Parquet Courts find themselves in an enviable position going into their third album. Light Up Gold and the Tally All the Things That You Broke EP laid out a variety of sonic paths for the Brooklyn via Texas crew, yet they opt to stick to a narrow road, continuing to mine 70s proto-, post- and straight up American punk with Andrew Savage's wry observations anchoring the proceedings.
There's a same-but-different current that runs through the record. At times, it's hard to tell if the band ran out of ideas or if they've somehow slyly subverted their Modern Lovers/Television hybrid roots as the album oscillates between loose jams and deep grooves, often in the same song. Some tracks are too long: "She's Rollin" will no doubt be a killer live staple, but its harmonica freak-out coda drags on record, and there is no "Borrowed Time" or "Stoned and Starving" here to draw in the uninitiated.

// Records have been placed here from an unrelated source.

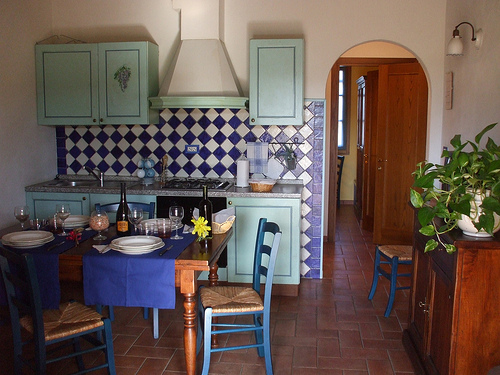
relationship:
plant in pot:
[410, 119, 499, 254] [452, 186, 499, 238]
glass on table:
[156, 217, 173, 238] [1, 213, 239, 374]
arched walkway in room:
[320, 38, 432, 280] [334, 77, 414, 229]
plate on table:
[112, 237, 161, 247] [34, 215, 233, 267]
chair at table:
[193, 214, 288, 374] [80, 220, 235, 367]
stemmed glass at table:
[115, 175, 132, 239] [18, 207, 226, 371]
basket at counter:
[246, 174, 283, 195] [34, 163, 319, 309]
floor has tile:
[279, 294, 406, 373] [317, 337, 340, 359]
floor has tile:
[279, 294, 406, 373] [361, 320, 381, 340]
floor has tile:
[279, 294, 406, 373] [317, 317, 359, 329]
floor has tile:
[279, 294, 406, 373] [296, 317, 315, 328]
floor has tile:
[279, 294, 406, 373] [316, 356, 366, 371]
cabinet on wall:
[249, 36, 309, 122] [29, 67, 335, 307]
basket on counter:
[220, 168, 287, 200] [44, 159, 304, 221]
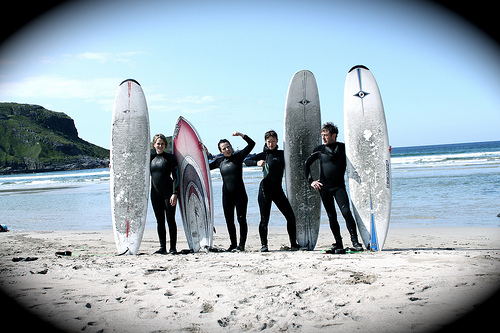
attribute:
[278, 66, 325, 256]
board — vertical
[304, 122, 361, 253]
person — group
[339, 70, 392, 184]
surfboard — white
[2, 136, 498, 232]
water — blue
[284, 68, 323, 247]
board — long, white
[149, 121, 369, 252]
people — group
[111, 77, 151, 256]
board — white long 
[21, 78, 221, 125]
clouds — white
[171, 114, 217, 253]
surfboard — white , red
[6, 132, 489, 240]
water — calm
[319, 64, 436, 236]
surfboard — white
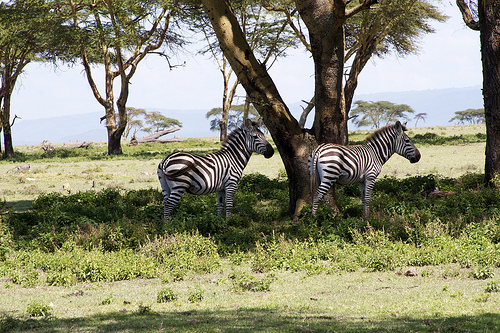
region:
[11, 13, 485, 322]
2 zebras on the African plain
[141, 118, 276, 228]
1 zebra enjoying the shade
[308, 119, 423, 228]
1 zebra enjoying the cool shade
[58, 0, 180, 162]
tall tree with lush green leaves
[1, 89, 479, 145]
mountain line in the back ground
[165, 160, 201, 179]
black tail of zebra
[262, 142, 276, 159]
black nose of zebra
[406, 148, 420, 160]
brown nose of zebra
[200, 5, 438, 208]
tree that is shading zebras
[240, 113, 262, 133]
one set of zebra ears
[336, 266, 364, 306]
part of a ground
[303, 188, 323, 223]
part of a leg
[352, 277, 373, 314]
part of a ground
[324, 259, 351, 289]
part of a ground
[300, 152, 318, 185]
part o fa tail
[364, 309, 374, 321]
part of a shade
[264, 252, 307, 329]
part of a ground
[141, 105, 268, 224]
black and white striped zebra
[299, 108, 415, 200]
black and white striped zebra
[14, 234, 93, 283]
long green and brown grass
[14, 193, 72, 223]
long green and brown grass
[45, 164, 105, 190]
long green and brown grass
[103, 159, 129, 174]
long green and brown grass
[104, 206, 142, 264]
long green and brown grass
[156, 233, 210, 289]
long green and brown grass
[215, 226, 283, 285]
long green and brown grass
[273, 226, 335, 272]
long green and brown grass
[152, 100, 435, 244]
two black and white zebras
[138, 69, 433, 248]
two zebras walking on the grass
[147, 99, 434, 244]
two zebras walking around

Yet the band dig deep finding grooves that only reveal themselves with repeated listens. Those listens are well worth the effort, revealing seemingly innocuous tracks like "Always Back in Town" and "What Color is Blood" to be throbbing slabs of garage rock gold.
Though less adventurous than on earlier work, Parquet Courts still manage to deliver a unique record that builds on the foundations of the past. (What's Yr Rupture?)